#### Job item
Set down exactly the lines running from the line with "Nvcc can not" to the end of the listing below, both ends included.

#### Given information
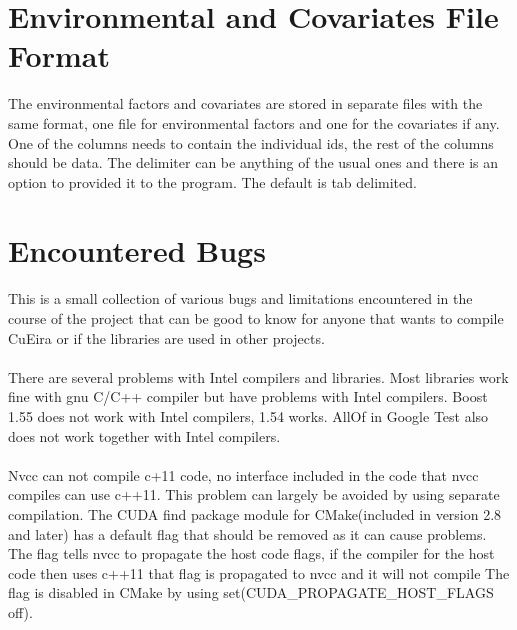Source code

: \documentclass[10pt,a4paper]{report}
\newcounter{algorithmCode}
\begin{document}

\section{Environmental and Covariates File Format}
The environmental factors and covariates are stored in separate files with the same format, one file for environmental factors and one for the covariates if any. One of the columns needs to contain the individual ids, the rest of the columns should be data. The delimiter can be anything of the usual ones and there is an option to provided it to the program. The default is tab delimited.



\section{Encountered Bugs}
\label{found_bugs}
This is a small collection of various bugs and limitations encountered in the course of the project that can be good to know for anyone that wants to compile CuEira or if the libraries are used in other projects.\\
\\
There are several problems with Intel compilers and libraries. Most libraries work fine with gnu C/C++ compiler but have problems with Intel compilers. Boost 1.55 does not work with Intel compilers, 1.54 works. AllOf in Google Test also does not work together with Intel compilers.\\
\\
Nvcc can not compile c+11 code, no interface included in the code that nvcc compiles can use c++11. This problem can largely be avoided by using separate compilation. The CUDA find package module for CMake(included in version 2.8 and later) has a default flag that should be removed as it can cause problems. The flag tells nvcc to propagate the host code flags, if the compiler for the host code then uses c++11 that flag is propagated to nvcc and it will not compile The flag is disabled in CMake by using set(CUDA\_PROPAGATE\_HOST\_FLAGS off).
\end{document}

#### Answer space
Nvcc can not compile c+11 code, no interface included in the code that nvcc compiles can use c++11. This problem can largely be avoided by using separate compilation. The CUDA find package module for CMake(included in version 2.8 and later) has a default flag that should be removed as it can cause problems. The flag tells nvcc to propagate the host code flags, if the compiler for the host code then uses c++11 that flag is propagated to nvcc and it will not compile The flag is disabled in CMake by using set(CUDA\_PROPAGATE\_HOST\_FLAGS off).
\end{document}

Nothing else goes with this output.